This was invaluable in understanding a decade of legacy system development...

isoprophlex · on Dec 6, 2019

This is brilliant! Thanks for sharing this, made my day!

evangow · on Dec 5, 2019

This is a very cool project, but I'm not sure exactly what I would use it for. I could see it being useful if didn't start your project out using a tool for schema migrations and need to back reverse engineer things to create fake migrations.

I'm curious, does anyone here use it that would care to explain their use case?

paps · on Dec 5, 2019

We use it in our CI, just before deployment, to compare the DB structure of what's being tested with the DB structure of our staging or production environment.

It's a last minute check that prevented a lot of mistakes.

djrobstep · on Dec 6, 2019

You might be interested in the service I'm building, which does a similar thing in a more structured way: https://djrobstep.com/ci-for-databases

larkost · on Dec 6, 2019

Wouldn't a dump and then diff of the schema into text form accomplish the same thing?

hobs · on Dec 6, 2019

It absolutely should, though you might want to have a specific set of questions you ask in an ordered fashion as things like column order might differ between production and development due to data sizes, dropping and recreating dev instead of migration, etc.

None of those things actually being a problem could give you false positives, so you might want some minor shuffling.

▸ **Assignment 1**
Can you write out the passage of the schema thread that begins at the words "djrobstep · on" and stops after "of migration, etc."?
▸ **Assignment 2**
In the schema thread, why might a plain dump-and-diff of the schema need an ordered set of checks or some minor shuffling?
▸ **Assignment 3**
Could you proceed with the schema thread, picking up after its final sentence?

▸ **Supplied material**
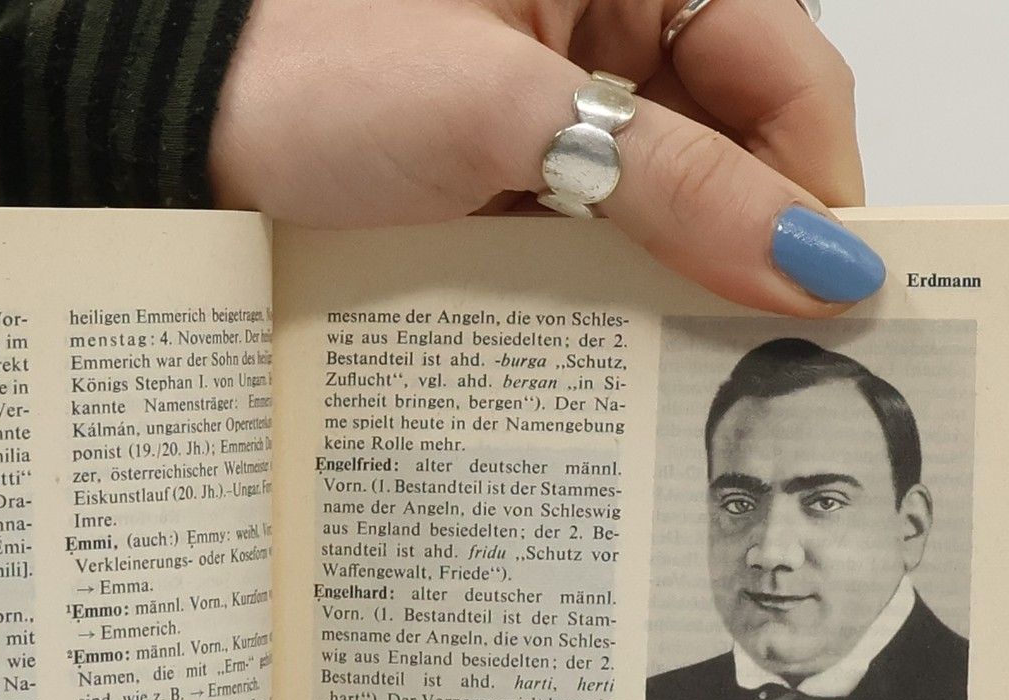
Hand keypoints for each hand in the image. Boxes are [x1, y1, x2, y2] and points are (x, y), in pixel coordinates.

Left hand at [210, 0, 877, 313]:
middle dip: (751, 238)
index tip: (833, 290)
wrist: (175, 128)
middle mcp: (602, 19)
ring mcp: (553, 103)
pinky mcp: (506, 172)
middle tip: (768, 345)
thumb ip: (672, 184)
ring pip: (666, 198)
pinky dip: (607, 291)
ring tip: (688, 356)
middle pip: (734, 137)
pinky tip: (612, 346)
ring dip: (678, 277)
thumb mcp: (505, 117)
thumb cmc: (306, 67)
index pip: (783, 61)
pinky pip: (594, 234)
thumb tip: (812, 258)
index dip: (817, 178)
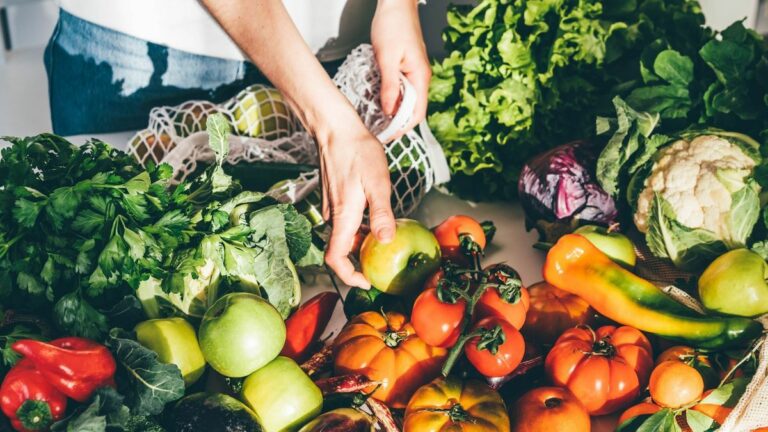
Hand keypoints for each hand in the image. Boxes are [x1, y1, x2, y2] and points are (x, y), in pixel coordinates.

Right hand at [319, 113, 395, 287]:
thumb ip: (381, 214)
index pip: (335, 259)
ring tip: (385, 240)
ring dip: (362, 243)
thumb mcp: (377, 184)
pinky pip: (345, 223)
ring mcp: (332, 208)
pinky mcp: (334, 199)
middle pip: (342, 250)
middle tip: (383, 264)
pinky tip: (376, 219)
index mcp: (342, 218)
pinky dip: (359, 228)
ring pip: (345, 236)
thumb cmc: (358, 153)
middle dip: (360, 261)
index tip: (366, 282)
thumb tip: (385, 241)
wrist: (337, 130)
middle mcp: (333, 216)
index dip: (348, 276)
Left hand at [371, 0, 430, 131]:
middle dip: (396, 122)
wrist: (396, 3)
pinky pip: (400, 89)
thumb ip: (389, 86)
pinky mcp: (405, 68)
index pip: (416, 113)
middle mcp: (420, 77)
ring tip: (375, 118)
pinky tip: (377, 99)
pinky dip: (390, 97)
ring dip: (392, 110)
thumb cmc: (393, 24)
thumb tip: (389, 110)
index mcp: (420, 77)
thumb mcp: (386, 58)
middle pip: (412, 109)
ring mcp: (413, 73)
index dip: (402, 128)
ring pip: (405, 100)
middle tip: (377, 130)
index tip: (386, 135)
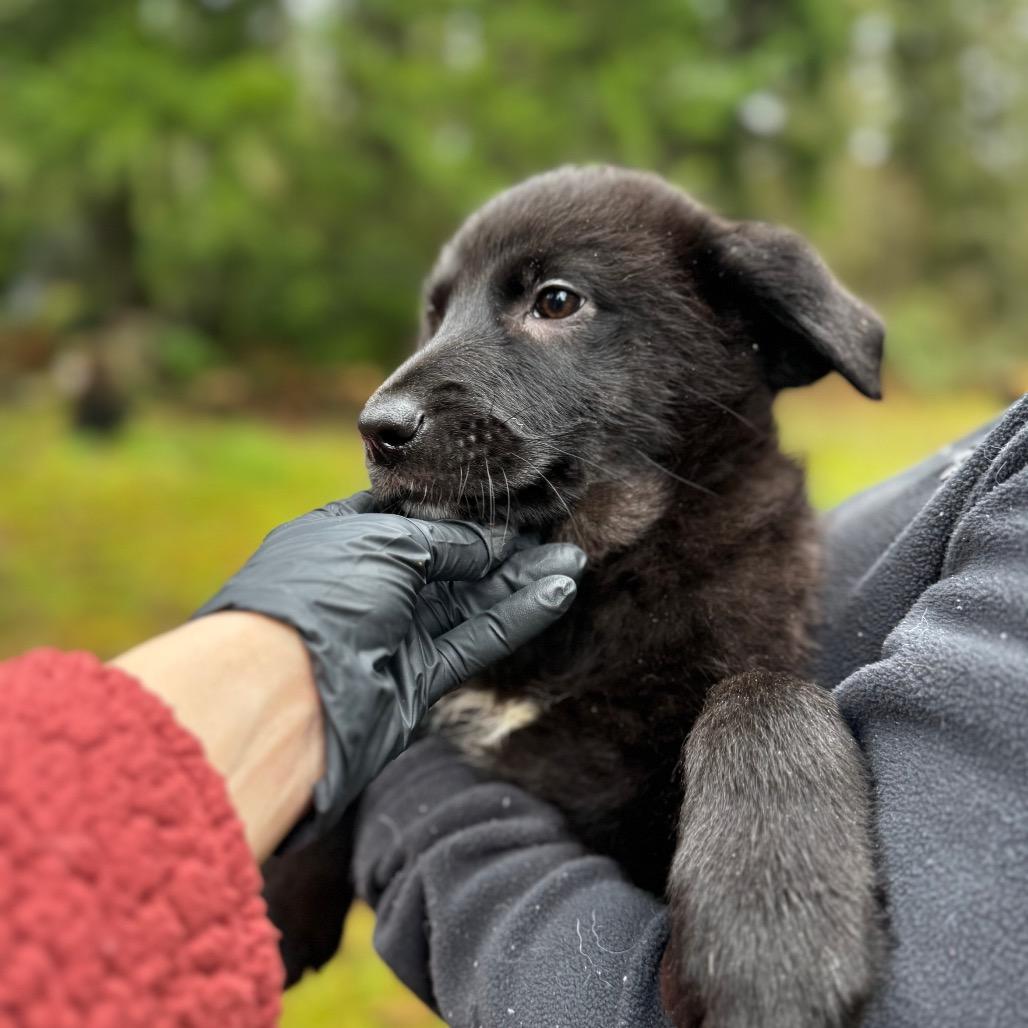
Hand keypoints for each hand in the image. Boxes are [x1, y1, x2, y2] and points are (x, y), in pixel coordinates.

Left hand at [195, 491, 584, 841]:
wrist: (283, 696)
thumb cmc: (318, 597)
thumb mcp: (381, 542)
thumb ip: (445, 538)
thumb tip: (493, 543)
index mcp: (342, 538)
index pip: (410, 514)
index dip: (459, 506)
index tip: (508, 498)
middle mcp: (369, 582)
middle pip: (450, 560)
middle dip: (504, 547)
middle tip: (558, 534)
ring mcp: (394, 631)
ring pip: (470, 600)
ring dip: (521, 581)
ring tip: (573, 562)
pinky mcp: (417, 676)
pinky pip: (475, 638)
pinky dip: (515, 617)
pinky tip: (555, 594)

▸ **Task answer 1**
djrobstep · on Dec 6, 2019

You might be interested in the service I'm building, which does a similar thing in a more structured way: https://djrobstep.com/ci-for-databases

larkost · on Dec 6, 2019

Wouldn't a dump and then diff of the schema into text form accomplish the same thing?

hobs · on Dec 6, 2019

It absolutely should, though you might want to have a specific set of questions you ask in an ordered fashion as things like column order might differ between production and development due to data sizes, dropping and recreating dev instead of migration, etc.

▸ **Task answer 2**
Column order and similar details can differ between production and development, for example because of data sizes or because dev was dropped and recreated instead of migrated. None of those differences is actually a problem, but a straight text diff would flag them and give false positives.

▸ **Task answer 3**
fanf2 · on Dec 6, 2019

Or something a bit more high-level like Migra? https://github.com/djrobstep/migra

sciolistse · on Dec 5, 2019

It seems like it could be used for declarative schema management (like https://www.skeema.io/) where you define the table structure you want in code and the application diffs a database and performs whatever changes is needed to reflect the requested schema.

stephen · on Dec 5, 2019

I'm using it generate a "flush_database()" stored procedure (after applying the latest migrations), that means each "before each" of a test can "execute flush_database" to get a clean slate db for its boundary case (w/o having to know/lookup "oh we've got 10-20-50 some entity tables now").

So, yeah, just custom/minor infrastructure/tooling stuff that is based on the db schema.

aargh_aargh · on Dec 6, 2019

Doesn't your RDBMS support transactions?

djrobstep · on Dec 5, 2019

I have a similar project called `schemainspect` - It creates a data structure representation of a postgres schema.

I then use this data in my database diffing project `migra`, to autogenerate database migrations. You can also use schema diffing to test that your production and development databases match explicitly.

Overall it's a much more flexible but rigorous approach than the old-fashioned rails/django migrations.

kristiandupont · on Dec 6, 2019

I've made something similar which I use for two things. 1) I create typescript types from my schema, and 2) I run a "linter" over my schema that validates a number of rules that I've created. It's been a great help honestly.

rodw · on Dec 6, 2019

For what it is worth, if you mean the `>` symbol in the banner graphic to be interpreted as an arrow not "greater than" if I were you I'd give the arrow some kind of tail (`->` not just `>`). My first interpretation was definitely "greater than" and I'm probably not alone.

If you _do_ really mean "pgsql > json` and not `pgsql -to-> json` then maybe I'm just confused.

theta_d · on Dec 6, 2019

Unix redirecting output uses the `>` symbol.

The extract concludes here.